RAW DATA

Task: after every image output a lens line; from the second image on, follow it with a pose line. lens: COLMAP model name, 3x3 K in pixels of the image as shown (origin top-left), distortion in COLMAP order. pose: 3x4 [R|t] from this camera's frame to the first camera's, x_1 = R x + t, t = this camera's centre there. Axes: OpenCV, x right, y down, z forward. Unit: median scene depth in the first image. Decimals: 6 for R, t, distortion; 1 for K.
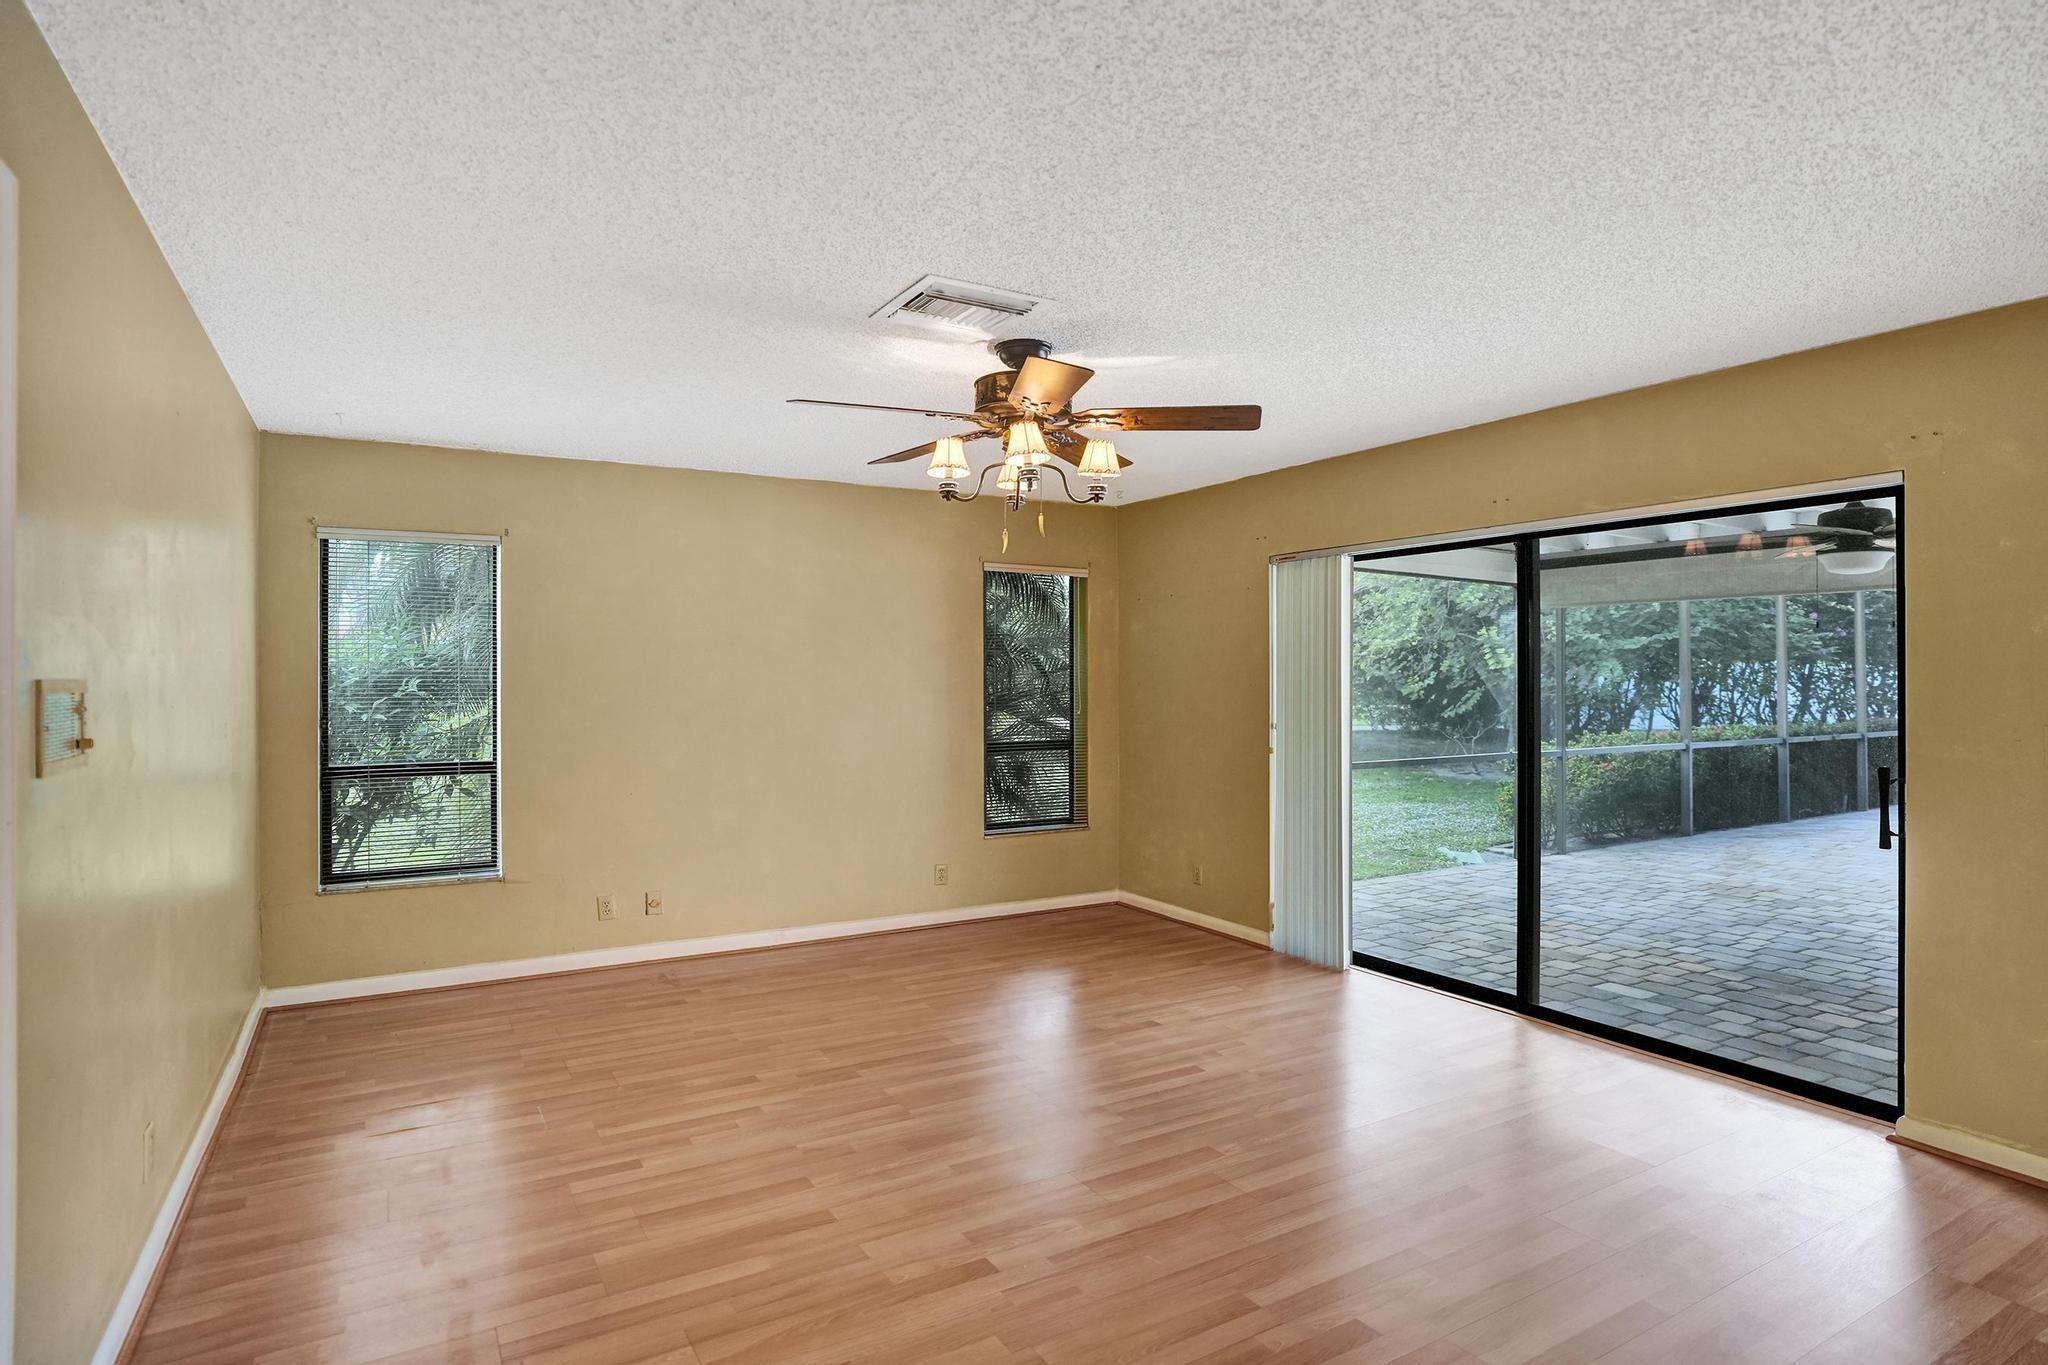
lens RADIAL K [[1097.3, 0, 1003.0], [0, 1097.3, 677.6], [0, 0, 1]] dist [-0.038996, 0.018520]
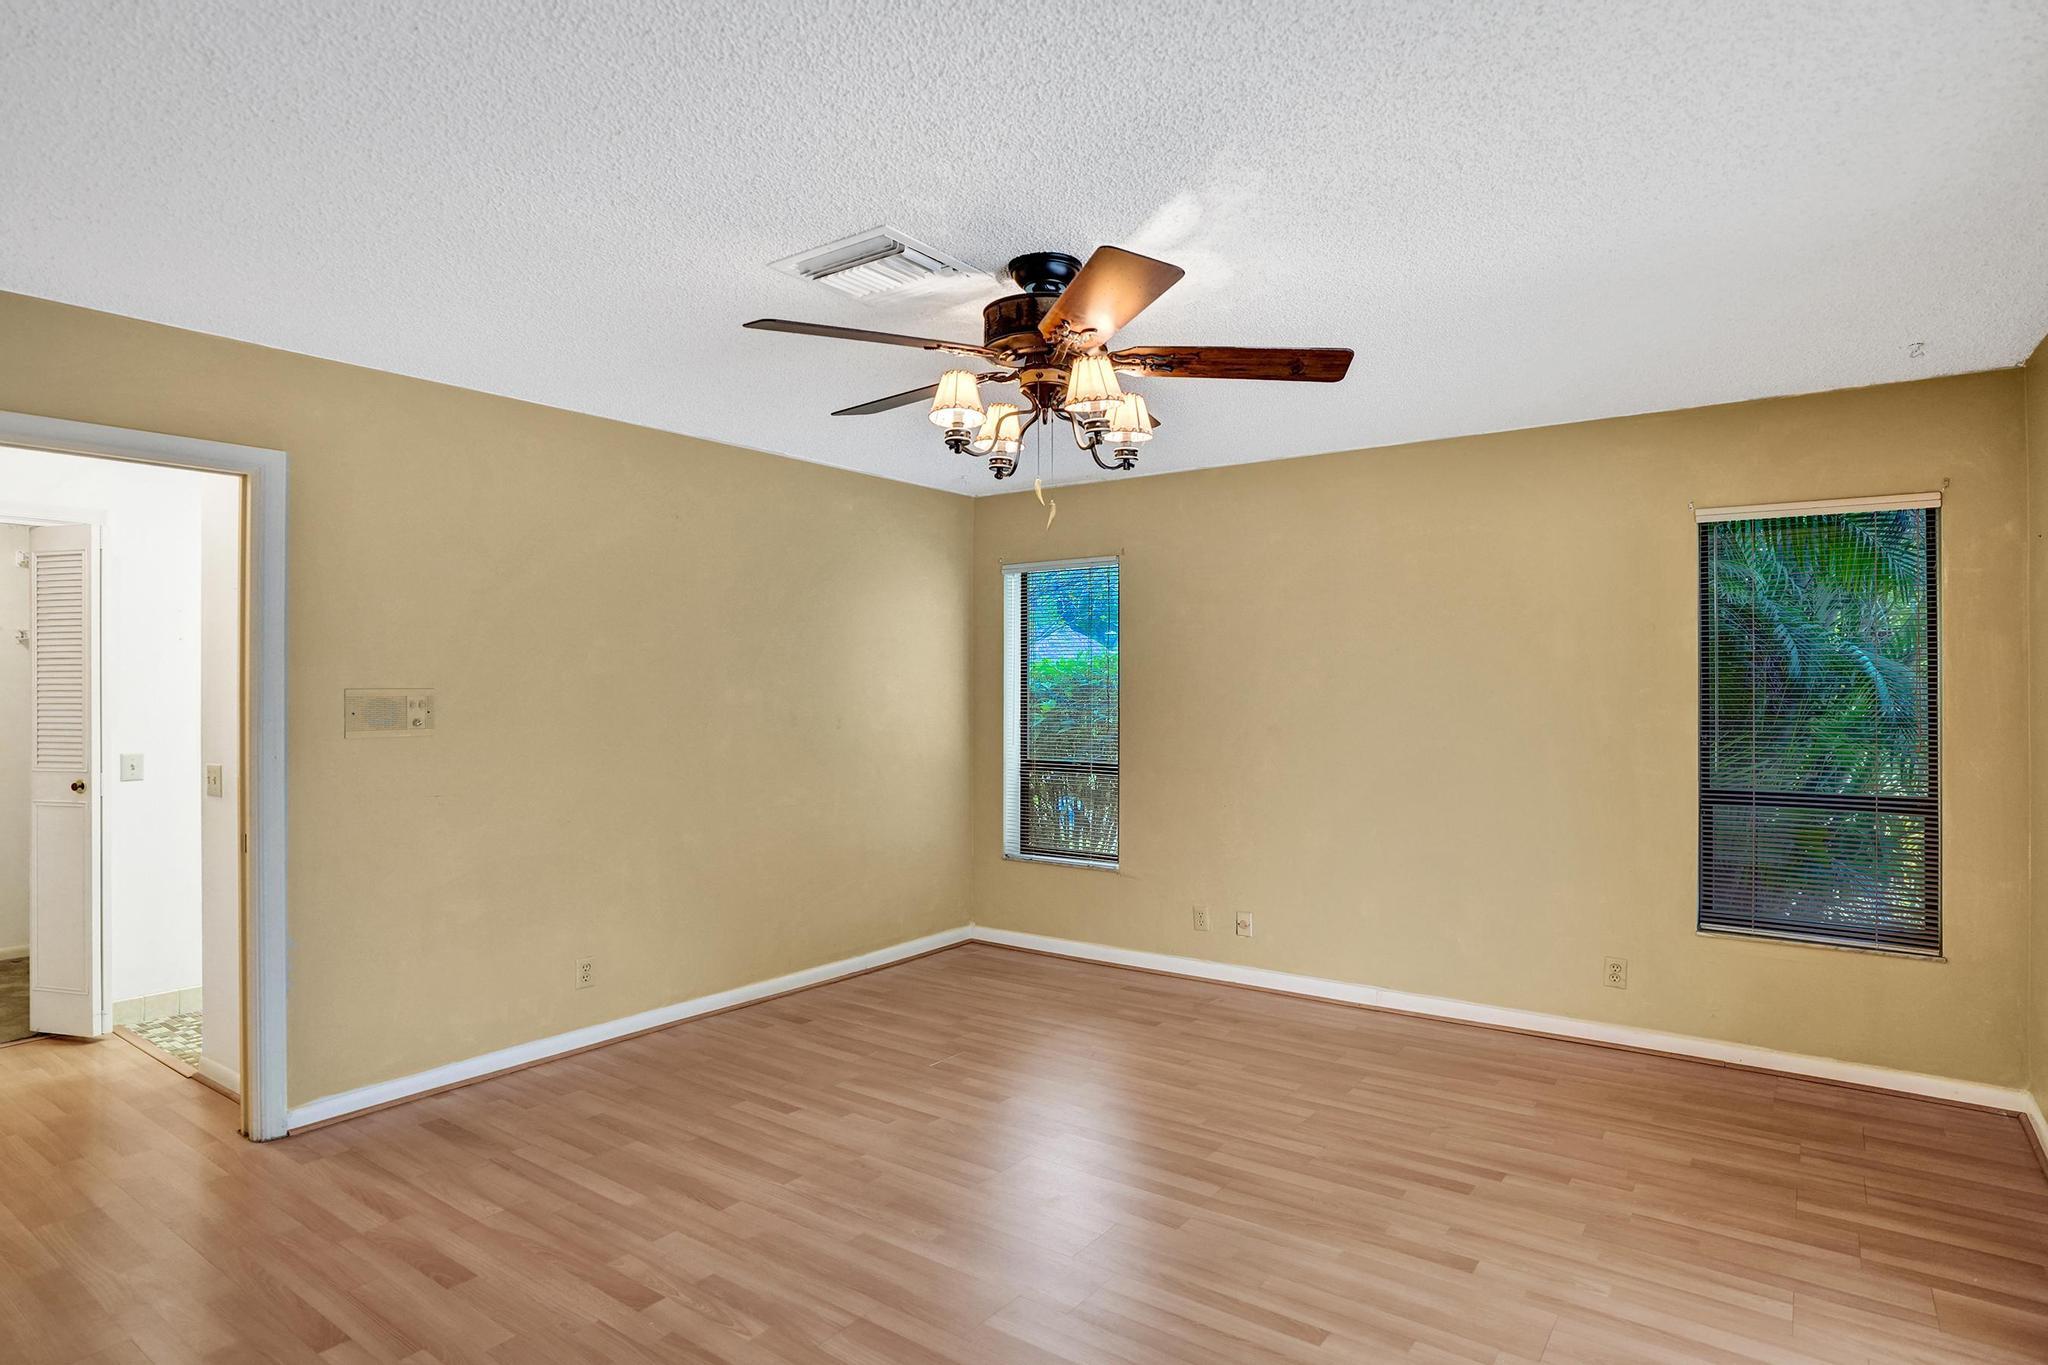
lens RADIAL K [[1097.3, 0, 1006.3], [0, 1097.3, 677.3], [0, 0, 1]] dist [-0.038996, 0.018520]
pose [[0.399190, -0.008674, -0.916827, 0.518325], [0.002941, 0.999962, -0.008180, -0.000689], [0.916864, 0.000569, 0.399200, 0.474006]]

WHAT YOU HAVE TO DO
Once the pictures are set aside, output all of the data above verbatim.

SOLUTION BELOW
Task: after every image output a lens line; from the second image on, follow it with a pose line. lens: COLMAP model name, 3x3 K in pixels of the image as shown (origin top-left), distortion in COLMAP order. pose: 3x4 [R|t] from this camera's frame to the first camera's, x_1 = R x + t, t = this camera's centre there. Axes: OpenCV, x right, y down, z forward. Unit: median scene depth in the first image. Decimals: 6 for R, t, distortion; 1 for K.
lens RADIAL K [[1097.3, 0, 1003.0], [0, 1097.3, 677.6], [0, 0, 1]] dist [-0.038996, 0.018520]
lens RADIAL K [[1097.3, 0, 1006.3], [0, 1097.3, 677.3], [0, 0, 1]] dist [-0.038996, 0.018520]
pose [[0.399190, -0.008674, -0.916827, 0.518325], [0.002941, 0.999962, -0.008180, -0.000689], [0.916864, 0.000569, 0.399200, 0.474006]]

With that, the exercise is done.